- Opening Delimiter -

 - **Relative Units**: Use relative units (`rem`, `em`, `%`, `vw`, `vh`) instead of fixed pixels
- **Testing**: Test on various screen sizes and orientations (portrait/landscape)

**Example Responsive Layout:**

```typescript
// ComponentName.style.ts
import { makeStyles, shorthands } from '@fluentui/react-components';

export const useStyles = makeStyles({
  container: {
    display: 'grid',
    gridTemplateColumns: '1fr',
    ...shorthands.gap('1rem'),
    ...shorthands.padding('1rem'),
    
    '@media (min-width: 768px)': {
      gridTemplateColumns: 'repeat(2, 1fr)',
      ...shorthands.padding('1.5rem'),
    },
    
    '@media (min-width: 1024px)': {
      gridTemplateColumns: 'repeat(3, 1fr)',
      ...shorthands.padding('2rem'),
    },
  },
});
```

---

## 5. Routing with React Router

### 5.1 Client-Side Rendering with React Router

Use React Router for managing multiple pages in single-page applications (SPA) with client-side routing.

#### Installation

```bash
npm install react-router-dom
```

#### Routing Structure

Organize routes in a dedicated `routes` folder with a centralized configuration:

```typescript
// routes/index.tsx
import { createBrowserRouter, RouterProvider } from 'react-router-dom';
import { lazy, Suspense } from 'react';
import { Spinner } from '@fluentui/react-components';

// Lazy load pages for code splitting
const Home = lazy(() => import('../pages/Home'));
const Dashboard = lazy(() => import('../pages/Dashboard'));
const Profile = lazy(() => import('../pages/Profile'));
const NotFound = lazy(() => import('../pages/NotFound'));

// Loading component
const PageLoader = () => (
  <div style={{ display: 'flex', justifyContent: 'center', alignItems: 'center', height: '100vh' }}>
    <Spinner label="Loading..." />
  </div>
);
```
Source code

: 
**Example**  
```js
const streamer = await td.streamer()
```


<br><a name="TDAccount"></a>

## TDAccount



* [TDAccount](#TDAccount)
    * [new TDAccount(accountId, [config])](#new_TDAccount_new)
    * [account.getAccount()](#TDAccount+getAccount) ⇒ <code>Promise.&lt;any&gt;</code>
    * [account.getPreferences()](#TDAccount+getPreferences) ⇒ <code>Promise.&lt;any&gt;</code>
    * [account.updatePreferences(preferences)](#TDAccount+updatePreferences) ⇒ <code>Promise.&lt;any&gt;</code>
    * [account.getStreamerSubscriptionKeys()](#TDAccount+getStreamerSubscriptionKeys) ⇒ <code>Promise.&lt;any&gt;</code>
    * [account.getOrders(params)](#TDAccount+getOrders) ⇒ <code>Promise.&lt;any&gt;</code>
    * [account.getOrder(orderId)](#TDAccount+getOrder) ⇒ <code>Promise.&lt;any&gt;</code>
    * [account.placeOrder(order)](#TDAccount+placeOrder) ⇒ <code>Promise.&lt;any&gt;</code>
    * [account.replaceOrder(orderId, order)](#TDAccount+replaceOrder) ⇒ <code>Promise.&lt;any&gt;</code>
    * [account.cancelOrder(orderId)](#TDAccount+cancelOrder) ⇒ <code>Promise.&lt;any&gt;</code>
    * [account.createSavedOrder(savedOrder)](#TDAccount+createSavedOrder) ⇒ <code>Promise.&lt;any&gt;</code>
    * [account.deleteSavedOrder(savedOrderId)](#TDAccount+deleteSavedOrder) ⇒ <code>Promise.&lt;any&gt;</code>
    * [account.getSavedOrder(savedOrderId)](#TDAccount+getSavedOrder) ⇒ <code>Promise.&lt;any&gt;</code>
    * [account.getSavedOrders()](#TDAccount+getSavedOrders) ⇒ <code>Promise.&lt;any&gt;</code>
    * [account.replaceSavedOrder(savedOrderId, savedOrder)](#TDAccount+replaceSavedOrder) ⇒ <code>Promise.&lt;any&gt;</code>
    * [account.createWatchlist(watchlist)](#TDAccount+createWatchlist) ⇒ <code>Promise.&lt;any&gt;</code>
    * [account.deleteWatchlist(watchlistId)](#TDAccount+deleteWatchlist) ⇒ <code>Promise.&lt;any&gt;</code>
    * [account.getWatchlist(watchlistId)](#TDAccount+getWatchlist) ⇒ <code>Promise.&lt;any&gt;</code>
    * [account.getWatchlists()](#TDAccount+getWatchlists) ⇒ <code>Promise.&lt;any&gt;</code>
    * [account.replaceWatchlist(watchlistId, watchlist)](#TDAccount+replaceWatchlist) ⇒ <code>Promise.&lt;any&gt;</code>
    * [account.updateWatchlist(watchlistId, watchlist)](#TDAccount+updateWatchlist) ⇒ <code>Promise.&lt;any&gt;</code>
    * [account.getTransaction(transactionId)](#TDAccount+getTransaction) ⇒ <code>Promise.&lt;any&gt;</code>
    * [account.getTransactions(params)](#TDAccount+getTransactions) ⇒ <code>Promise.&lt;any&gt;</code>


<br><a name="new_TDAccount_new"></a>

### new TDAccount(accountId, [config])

- Closing Delimiter -

* **Instructions to follow**
Output the material above exactly. Omit nothing.

* **Task response**
 - **Relative Units**: Use relative units (`rem`, `em`, `%`, `vw`, `vh`) instead of fixed pixels
- **Testing**: Test on various screen sizes and orientations (portrait/landscape)

**Example Responsive Layout:**

```typescript
// ComponentName.style.ts
import { makeStyles, shorthands } from '@fluentui/react-components';

export const useStyles = makeStyles({
  container: {
    display: 'grid',
    gridTemplateColumns: '1fr',
    ...shorthands.gap('1rem'),
    ...shorthands.padding('1rem'),
    
    '@media (min-width: 768px)': {
      gridTemplateColumns: 'repeat(2, 1fr)',
      ...shorthands.padding('1.5rem'),
    },
    
    '@media (min-width: 1024px)': {
      gridTemplateColumns: 'repeat(3, 1fr)',
      ...shorthands.padding('2rem'),
    },
  },
});
```

---

## 5. Routing with React Router

### 5.1 Client-Side Rendering with React Router

Use React Router for managing multiple pages in single-page applications (SPA) with client-side routing.

#### Installation

```bash
npm install react-router-dom
```

#### Routing Structure

Organize routes in a dedicated `routes` folder with a centralized configuration:

```typescript
// routes/index.tsx
import { createBrowserRouter, RouterProvider } from 'react-router-dom';
import { lazy, Suspense } from 'react';
import { Spinner } from '@fluentui/react-components';

// Lazy load pages for code splitting
const Home = lazy(() => import('../pages/Home'));
const Dashboard = lazy(() => import('../pages/Dashboard'));
const Profile = lazy(() => import('../pages/Profile'));
const NotFound = lazy(() => import('../pages/NotFound'));

// Loading component
const PageLoader = () => (
  <div style={{ display: 'flex', justifyContent: 'center', alignItems: 'center', height: '100vh' }}>
    <Spinner label="Loading..." />
  </div>
);
```
Source code

: 
**Example**  
```js
const streamer = await td.streamer()
```


<br><a name="TDAccount"></a>

## TDAccount



* [TDAccount](#TDAccount)
    * [new TDAccount(accountId, [config])](#new_TDAccount_new)
    * [account.getAccount()](#TDAccount+getAccount) ⇒ <code>Promise.&lt;any&gt;</code>
    * [account.getPreferences()](#TDAccount+getPreferences) ⇒ <code>Promise.&lt;any&gt;</code>
    * [account.updatePreferences(preferences)](#TDAccount+updatePreferences) ⇒ <code>Promise.&lt;any&gt;</code>
    * [account.getStreamerSubscriptionKeys()](#TDAccount+getStreamerSubscriptionKeys) ⇒ <code>Promise.&lt;any&gt;</code>
    * [account.getOrders(params)](#TDAccount+getOrders) ⇒ <code>Promise.&lt;any&gt;</code>
    * [account.getOrder(orderId)](#TDAccount+getOrder) ⇒ <code>Promise.&lt;any&gt;</code>
    * [account.placeOrder(order)](#TDAccount+placeOrder) ⇒ <code>Promise.&lt;any&gt;</code>
    * [account.replaceOrder(orderId, order)](#TDAccount+replaceOrder) ⇒ <code>Promise.&lt;any&gt;</code>
    * [account.cancelOrder(orderId)](#TDAccount+cancelOrder) ⇒ <code>Promise.&lt;any&gt;</code>
    * [account.createSavedOrder(savedOrder)](#TDAccount+createSavedOrder) ⇒ <code>Promise.&lt;any&gt;</code>
    * [account.deleteSavedOrder(savedOrderId)](#TDAccount+deleteSavedOrder) ⇒ <code>Promise.&lt;any&gt;</code>
    * [account.getSavedOrder(savedOrderId)](#TDAccount+getSavedOrder) ⇒ <code>Promise.&lt;any&gt;</code>
    * [account.getSavedOrders()](#TDAccount+getSavedOrders) ⇒ <code>Promise.&lt;any&gt;</code>
    * [account.replaceSavedOrder(savedOrderId, savedOrder)](#TDAccount+replaceSavedOrder) ⇒ <code>Promise.&lt;any&gt;</code>
    * [account.createWatchlist(watchlist)](#TDAccount+createWatchlist) ⇒ <code>Promise.&lt;any&gt;</code>
    * [account.deleteWatchlist(watchlistId)](#TDAccount+deleteWatchlist) ⇒ <code>Promise.&lt;any&gt;</code>
    * [account.getWatchlist(watchlistId)](#TDAccount+getWatchlist) ⇒ <code>Promise.&lt;any&gt;</code>
    * [account.getWatchlists()](#TDAccount+getWatchlists) ⇒ <code>Promise.&lt;any&gt;</code>
    * [account.replaceWatchlist(watchlistId, watchlist)](#TDAccount+replaceWatchlist) ⇒ <code>Promise.&lt;any&gt;</code>
    * [account.updateWatchlist(watchlistId, watchlist)](#TDAccount+updateWatchlist) ⇒ <code>Promise.&lt;any&gt;</code>
    * [account.getTransaction(transactionId)](#TDAccount+getTransaction) ⇒ <code>Promise.&lt;any&gt;</code>
    * [account.getTransactions(params)](#TDAccount+getTransactions) ⇒ <code>Promise.&lt;any&gt;</code>


<br><a name="new_TDAccount_new"></a>

### new TDAccount(accountId, [config])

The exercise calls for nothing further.